Methods: We searched MEDLINE (PubMed), Cochrane Database of Systematic Reviews, and Web of Science from inception to January 2024. We included cohort studies that compared adjuvant radiotherapy doses of =54Gy to >54Gy in pediatric patients (=22y) with non-metastatic intracranial ependymomas treated with curative intent therapy. We assessed the risk of bias using the Newcastle-Ottawa Quality Assessment Scale of Cohort Studies. We quantitatively pooled studies using a random effects meta-analysis for hazard ratios (HR), 95% confidence intervals (CI), and statistical heterogeneity via I². When HRs were unavailable, we transformed 3-year risks using established methods. We narratively summarized qualitative outcomes.
Results: Seven cohort studies met our inclusion criteria, covering a combined 1321 pediatric patients. Studies included a range of doses from 45-66.6Gy. Compared with patients receiving adjuvant radiotherapy dose of >54Gy, we found no difference in LC for those receiving =54Gy (HR=0.83, 95% CI 0.56-1.24, I²=49.1%), in EFS (HR=1.02, 95% CI 0.95-1.09, I²=0.00%), and OS (HR=0.99, 95% CI 0.82-1.20, I²=37.5%). Three studies methodically placed younger children in the lower dose cohorts due to concerns of late-effects of therapy. Two studies reported on the extent of resection by radiotherapy dose, with neither study reporting a statistical difference in LC, EFS, or OS, though the number of patients included in each study analysis was small (n=30). Five studies reported on late effects, with brainstem radionecrosis, radiation-induced vasculopathy, and secondary tumors being the most frequently reported toxicities. Toxicities were not reported in relation to the specific doses of radiotherapy received. Overall study quality was high, though lower scores were consistently seen in the comparability of cohorts.

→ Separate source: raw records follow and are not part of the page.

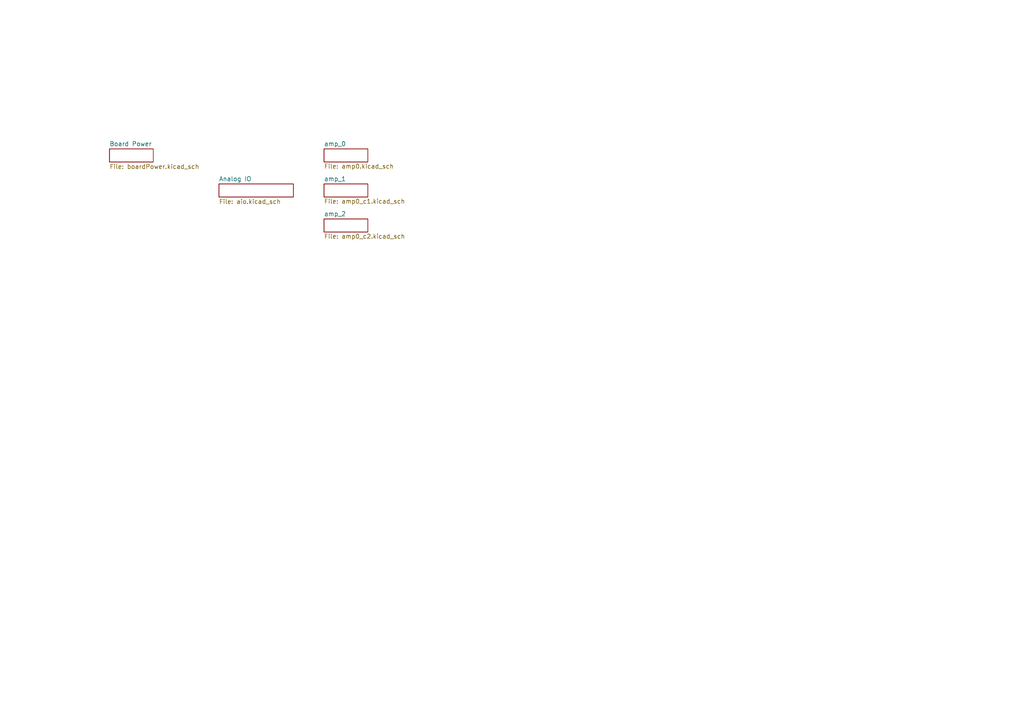
<source format=kicad_sch>
(kicad_sch
	(version 20231120)
	(generator "eeschema")
	(generator_version "8.0")
	(uuid "c6103430-c27a-4e90-8e2e-9404255f5ee3")
	(paper "A4")
	(lib_symbols)
	(sheet
		(at 93.98 43.18)
		(size 12.7 3.81)
		(stroke
			(width 0.1524)
			(type solid)
		)
		(fill
			(color 0 0 0 0.0000)
		)
		(uuid "4b870615-1fdd-4c38-ae2a-ce2f07b58b57")
		(property "Sheetname" "amp_0"
			(at 93.98 42.4684 0)
			(effects
				(font
					(size 1.27 1.27)
				)
				(justify left bottom)
			)
		)
		(property "Sheetfile" "amp0.kicad_sch"
			(at 93.98 47.498 0)
			(effects
				(font
					(size 1.27 1.27)
				)
				(justify left top)
			)
		)
		(instances
			(project "amp_board_final_wDNP"
				(path "/c6103430-c27a-4e90-8e2e-9404255f5ee3"
					(page "5")
				)
			)
		)
	)
	(sheet
		(at 63.5 53.34)
		(size 21.59 3.81)
		(fields_autoplaced yes)
		(stroke
			(width 0.1524)
			(type solid)
		)
		(fill
			(color 0 0 0 0.0000)
		)
		(uuid "7c57c744-c249-4038-95bb-f0647f1e1f7f")
		(property "Sheetname" "Analog IO"
			(at 63.5 52.6284 0)
			(effects
				(font
					(size 1.27 1.27)
				)
				(justify left bottom)
			)
		)
		(property "Sheetfile" "aio.kicad_sch"
			(at 63.5 57.7346 0)
			(effects
				(font
					(size 1.27 1.27)
				)
				(justify left top)
			)
		)
		(instances
			(project "amp_board_final_wDNP"
				(path "/c6103430-c27a-4e90-8e2e-9404255f5ee3"
					(page "3")
				)
			)
		)
	)
	(sheet
		(at 31.75 43.18)
		(size 12.7 3.81)
		(fields_autoplaced yes)
		(stroke
			(width 0.1524)
			(type solid)
		)
		(fill
			(color 0 0 0 0.0000)
		)
		(uuid "ab3d06fa-a7a0-4394-b6d7-1ca538756c6f")
		(property "Sheetname" "Board Power"
			(at 31.75 42.4684 0)
			(effects
				(font
					(size 1.27 1.27)
				)
				(justify left bottom)
			)
		)
		(property "Sheetfile" "boardPower.kicad_sch"
			(at 31.75 47.5746 0)
			(effects
				(font
					(size 1.27 1.27)
				)
				(justify left top)
			)
		)
		(instances
			(project "amp_board_final_wDNP"
				(path "/c6103430-c27a-4e90-8e2e-9404255f5ee3"
					(page "2")
				)
			)
		)
	)
	(sheet
		(at 93.98 53.34)
		(size 12.7 3.81)
		(stroke
			(width 0.1524)
			(type solid)
		)
		(fill
			(color 0 0 0 0.0000)
		)
		(uuid "c8ad83c8-40c3-4c33-8b0f-6ad3136f09c0")
		(property "Sheetname" "amp_1"
			(at 93.98 52.6284 0)
			(effects
				(font
					(size 1.27 1.27)
				)
				(justify left bottom)
			)
		)
		(property "Sheetfile" "amp0_c1.kicad_sch"
			(at 93.98 57.658 0)
			(effects
				(font
					(size 1.27 1.27)
				)
				(justify left top)
			)
		)
		(instances
			(project "amp_board_final_wDNP"
				(path "/c6103430-c27a-4e90-8e2e-9404255f5ee3"
					(page "4")
				)
			)
		)
	)
	(sheet
		(at 93.98 63.5)
		(size 12.7 3.81)
		(stroke
			(width 0.1524)
			(type solid)
		)
		(fill
			(color 0 0 0 0.0000)
		)
		(uuid "e6f471f9-2860-4144-a99b-99deabdc300e")
		(property "Sheetname" "amp_2"
			(at 93.98 62.7884 0)
			(effects
				(font
					(size 1.27 1.27)
				)
				(justify left bottom)
			)
		)
		(property "Sheetfile" "amp0_c2.kicad_sch"
			(at 93.98 67.818 0)
			(effects
				(font
					(size 1.27 1.27)
				)
				(justify left top)
			)
		)
		(instances
			(project "amp_board_final_wDNP"
				(path "/c6103430-c27a-4e90-8e2e-9404255f5ee3"
					(page "6")
				)
			)
		)
	)
	(sheet_instances
		(path "/"
			(page "1")
		)
	)
)

</source>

Conclusion: We found no difference in LC, EFS, or OS for those treated with =54Gy compared to >54Gy. Many of the children who were in the lower dose cohorts were younger in age, a group with historically worse outcomes, which may artificially increase rates of relapse, events, and mortality. There was insufficient data to complete a subgroup meta-analysis on radiotherapy dosing based on the extent of resection or molecular subgroups, an important question for future research.